▸ **ACTIVITY**
Can you extract the stretch of items from the line containing "Which range on" through the end of the items, copying each line unchanged and leaving the pictures out?
__________
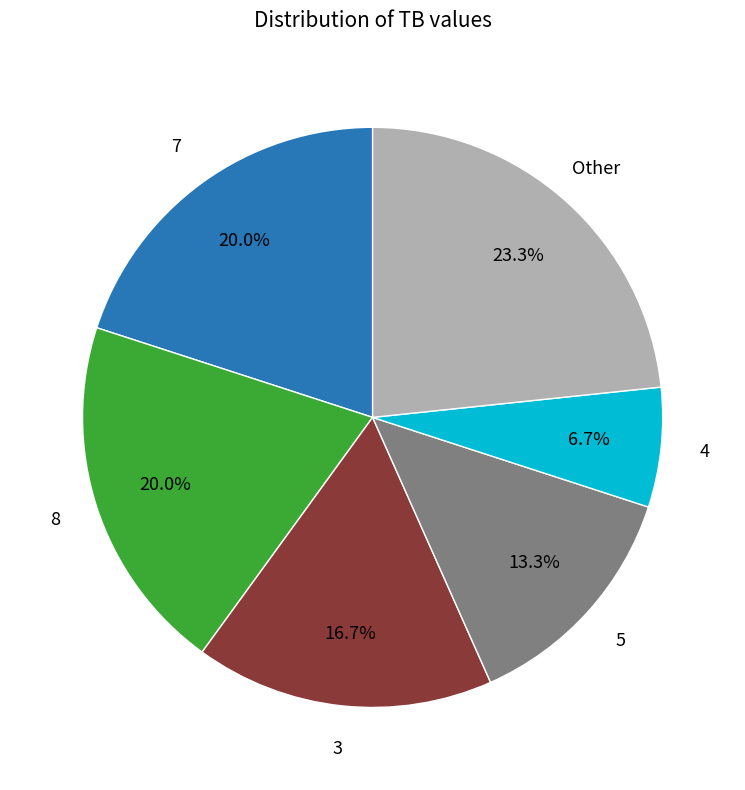

Combined, do 5 and 3 account for over 50%?

No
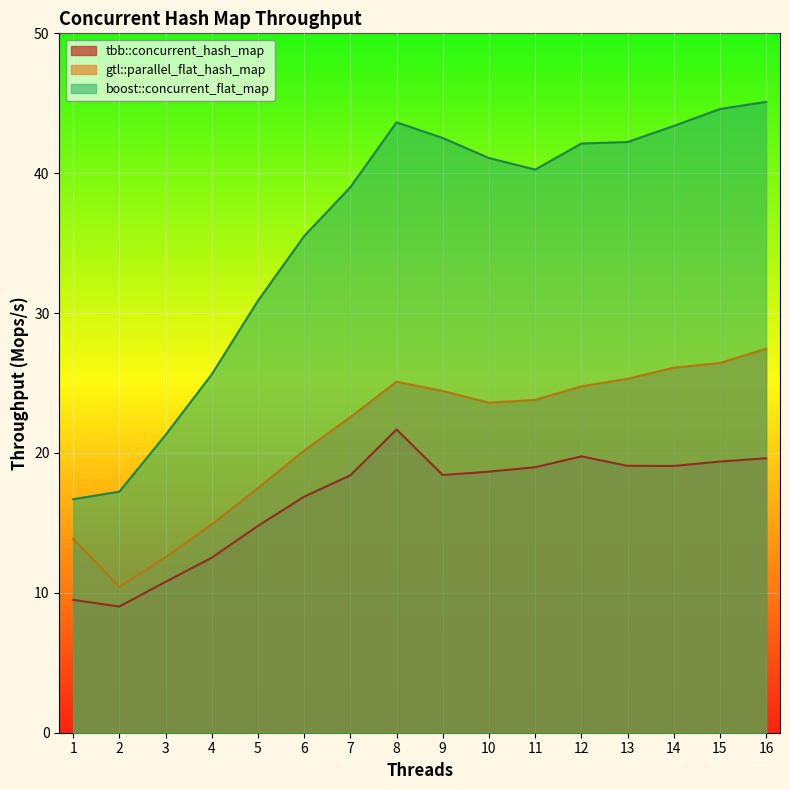

List the labels in order of boost::concurrent_flat_map value, smallest first.

1, 2, 3, 4, 5, 6, 7, 11, 10, 12, 13, 9, 14, 8, 15, 16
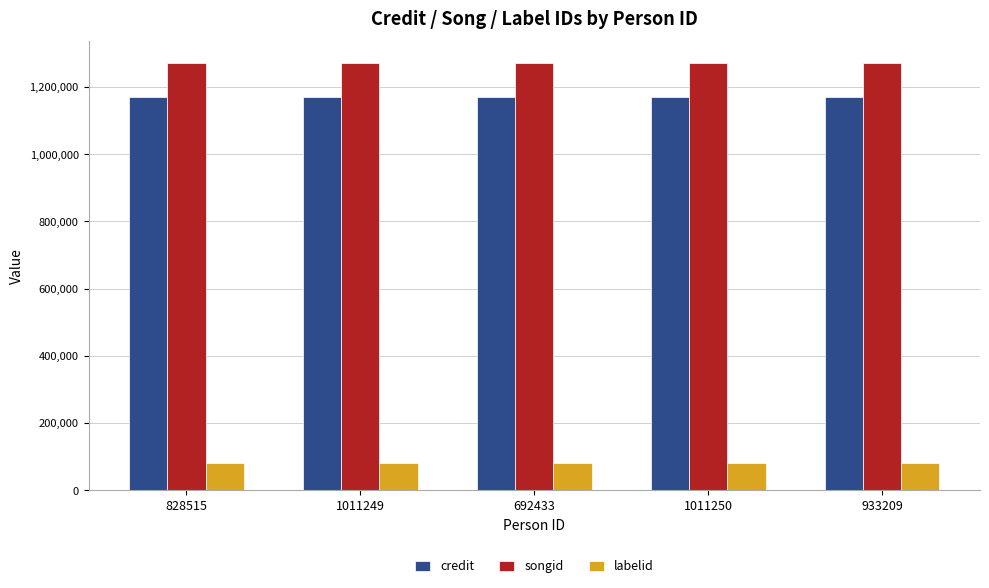

Reading left to right, what are all the values shown in this chart?

credit: 1171127	1171127	1171127	1171127	1171127
songid: 1272025	1272025	1272025	1272025	1272025
labelid: 79961	79961	79961	79961	79961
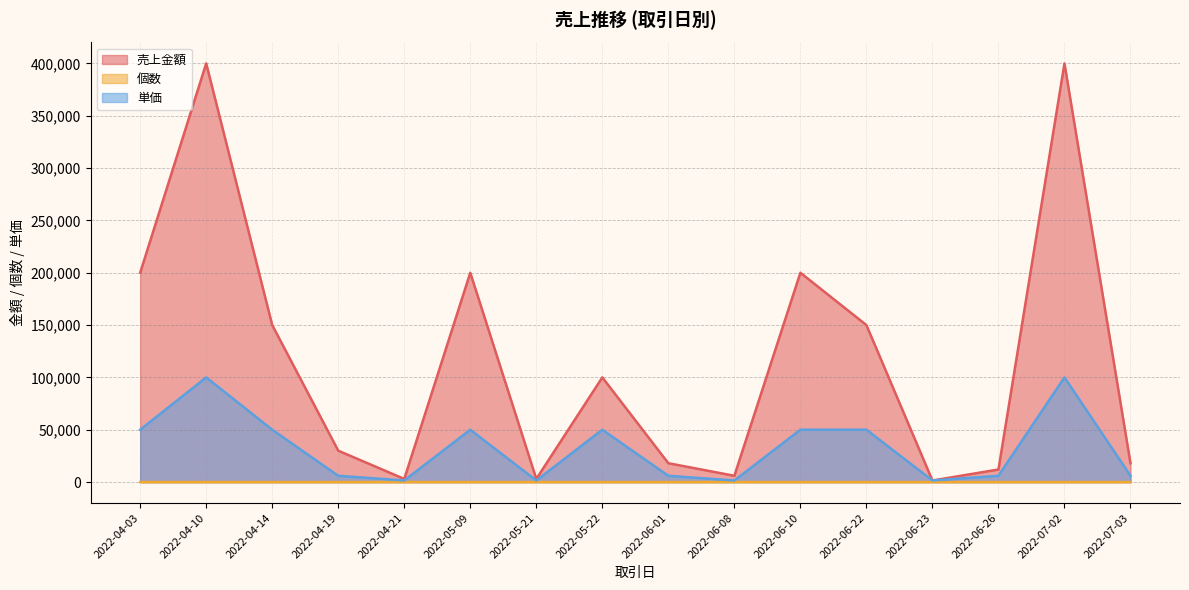

What position from the right is 2022-05-09?

11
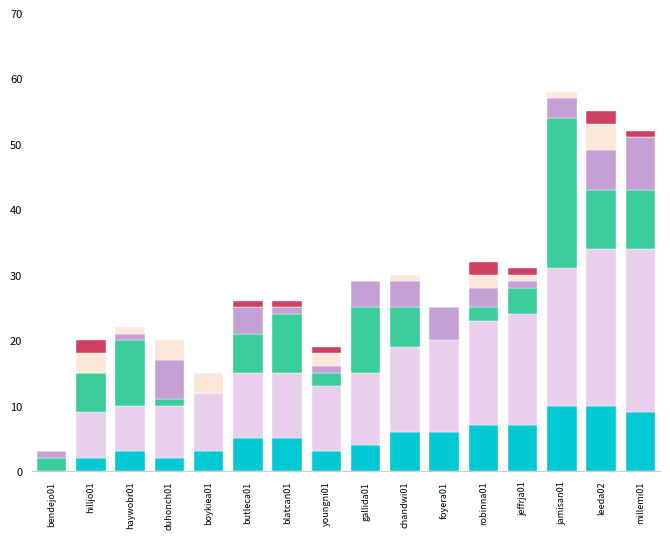

How many data points does each series have?

16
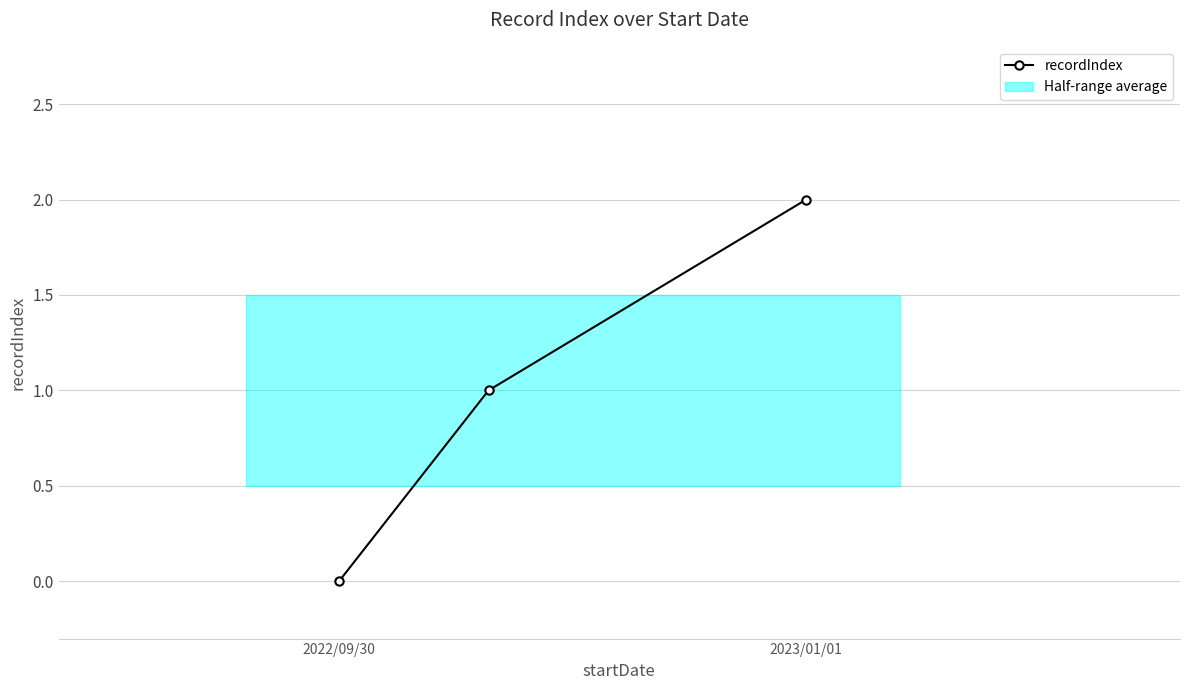

The value of recordIndex at 2023/01/01 is 2. True or false?

True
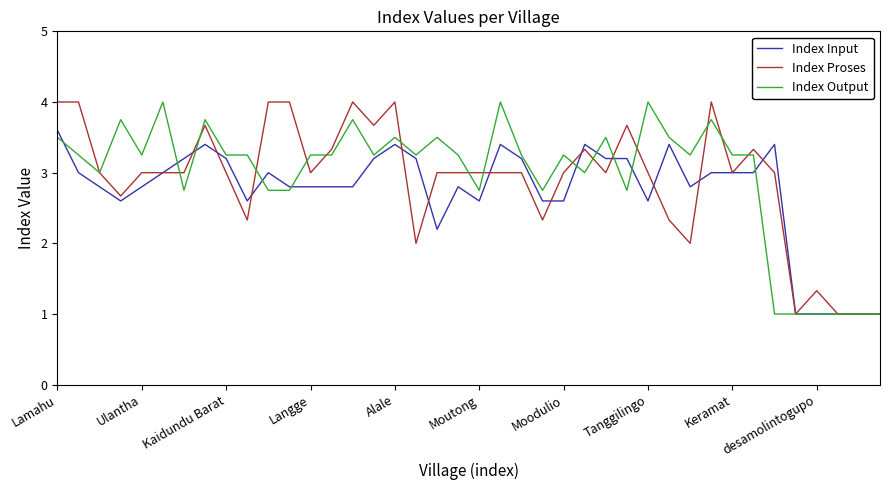

What is the average value of the Index Output series?

3.0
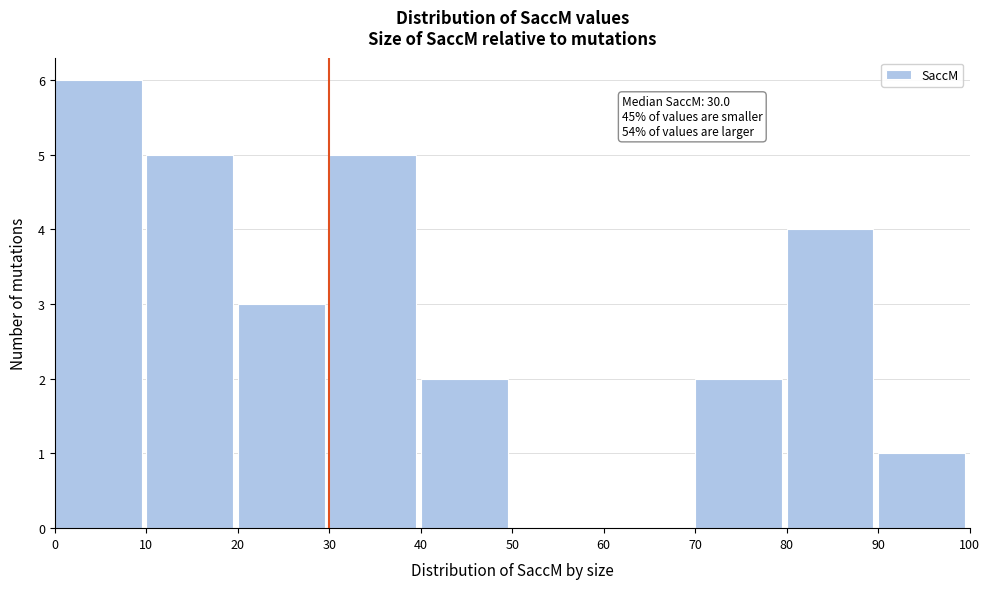

Which range on the x-axis has the tallest bar?

0 to 10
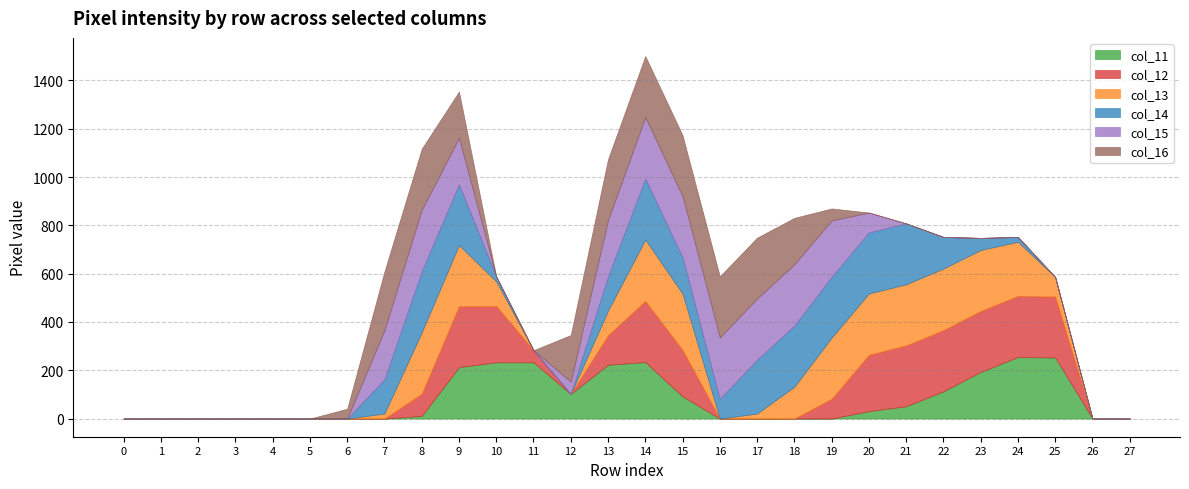

Reading right to left, list all the values displayed in this chart.

col_11: 0	0	253	255	193	113	51	31	0	0	0	0	92	234	223	102	233	233	213	11	0	0	0	0	0	0	0	0
col_12: 0	0	252	253	252	253	252	233	82	0	0	0	192	253	122	0	50	233	252	92	0	0	0	0	0	0	0	0
col_13: 0	0	81	224	253	255	253	254	253	132	21	0	233	254	102	0	0	102	253	254	21	0	0	0	0	0	0	0
col_14: 0	0	0	20	50	131	252	253	252	253	223	82	151	253	142	0	0	20	252	253	142	0	0	0	0	0	0	0
col_15: 0	0	0	0	0	0	0	82	233	254	253	254	253	254	233	51	0	0	192	254	203	0	0	0	0	0	0	0
col_16: 0	0	0	0	0	0	0	0	50	192	252	253	252	253	252	193	0	0	192	253	243	41	0	0	0	0	0	0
__________
▸ **ANSWER SPACE**
Which range on the x-axis has the tallest bar?

0 to 10

Reading right to left, list all the values displayed in this chart.

col_11: 0	0	253	255	193	113	51	31	0	0	0	0	92	234	223	102	233	233	213	11	0	0	0	0	0	0	0	0
col_12: 0	0	252	253	252	253	252	233	82	0	0	0	192	253	122	0	50	233	252	92	0	0	0	0	0	0	0	0
col_13: 0	0	81	224	253	255	253	254	253	132	21	0	233	254	102	0	0	102	253	254	21	0	0	0	0	0	0	0
col_14: 0	0	0	20	50	131	252	253	252	253	223	82	151	253	142	0	0	20	252	253	142	0	0	0	0	0	0	0
col_15: 0	0	0	0	0	0	0	82	233	254	253	254	253	254	233	51	0	0	192	254	203	0	0	0	0	0	0	0
col_16: 0	0	0	0	0	0	0	0	50	192	252	253	252	253	252	193	0	0	192	253	243	41	0	0	0	0	0	0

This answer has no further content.